# wiimote trying to use as mouse

## ipm2404

I am trying to get my wiimote to be used as a pointer in X. I use fluxbox and have cwiid installed.

Bluetooth seems to work fine, and the wiimote seems to work as a pointer with the wminput acc.so plugin. 

As soon as I switch to the ir plugin I get no pointer responce. 

Under wmgui the ir subsection notices the ir source above the monitor.

Section "ServerLayout"

    Identifier     "X.org Configured"

    Screen      0  "Screen0" 0 0

    InputDevice    "Mouse0" "CorePointer"

    InputDevice    "Keyboard0" "CoreKeyboard"

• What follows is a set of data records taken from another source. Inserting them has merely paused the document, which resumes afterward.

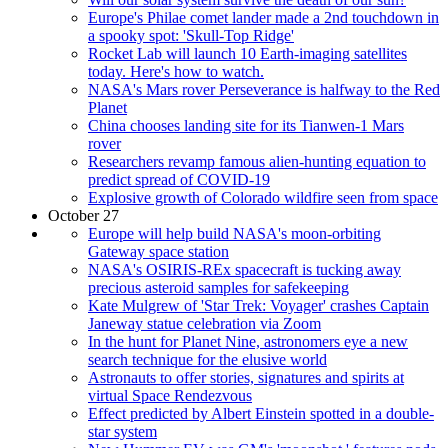
Europe's Philae comet lander made a 2nd touchdown in
a spooky spot: 'Skull-Top Ridge'
Rocket Lab will launch 10 Earth-imaging satellites
today. Here's how to watch.
NASA's Mars rover Perseverance is halfway to the Red
Planet
China chooses landing site for its Tianwen-1 Mars
rover
Researchers revamp famous alien-hunting equation to
predict spread of COVID-19
Explosive growth of Colorado wildfire seen from space
October 27
Europe will help build NASA's moon-orbiting
Gateway space station
NASA's OSIRIS-REx spacecraft is tucking away
precious asteroid samples for safekeeping
Kate Mulgrew of 'Star Trek: Voyager' crashes Captain
Janeway statue celebration via Zoom
In the hunt for Planet Nine, astronomers eye a new
search technique for the elusive world
Astronauts to offer stories, signatures and spirits at
virtual Space Rendezvous
Effect predicted by Albert Einstein spotted in a double-
star system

    InputDevice     "Wiimote" "AlwaysCore"

EndSection

Section "InputDevice"

        Identifier      "Wiimote"

        Driver          "evdev"

        Option          "Name"          "Nintendo Wiimote"

EndSection

Can anyone help?

----------

## Rexilion

Why switch to the "ir plugin"? It seems like you are trying to talk IR with a bluetooth device. Or am I completely missing the point here?

----------

## Ant P.

 *Rexilion wrote:*   

> Why switch to the "ir plugin"? It seems like you are trying to talk IR with a bluetooth device. Or am I completely missing the point here?

 

The latter. "ir plugin" is for using the infrared camera on the controller for mouse movement instead of the accelerometer.

----------